=== ASSIGNMENT ===
If a line in the data below contains "Sinbo", copy it.

☆ ☆ ☆

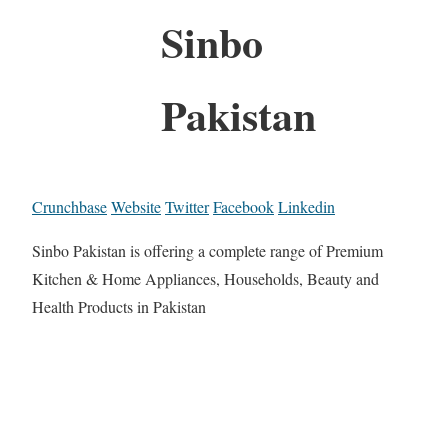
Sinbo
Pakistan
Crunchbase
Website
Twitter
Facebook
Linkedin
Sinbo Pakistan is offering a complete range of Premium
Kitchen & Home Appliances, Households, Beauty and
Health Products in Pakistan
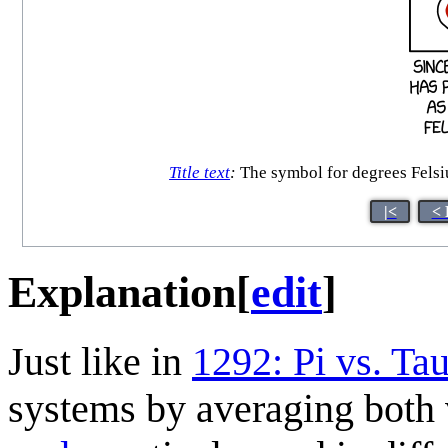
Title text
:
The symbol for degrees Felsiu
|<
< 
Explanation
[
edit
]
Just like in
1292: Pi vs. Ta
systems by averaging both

☆ ☆ ☆

=== OUTPUT OF THE TASK ===
Sinbo
Sinbo Pakistan is offering a complete range of Premium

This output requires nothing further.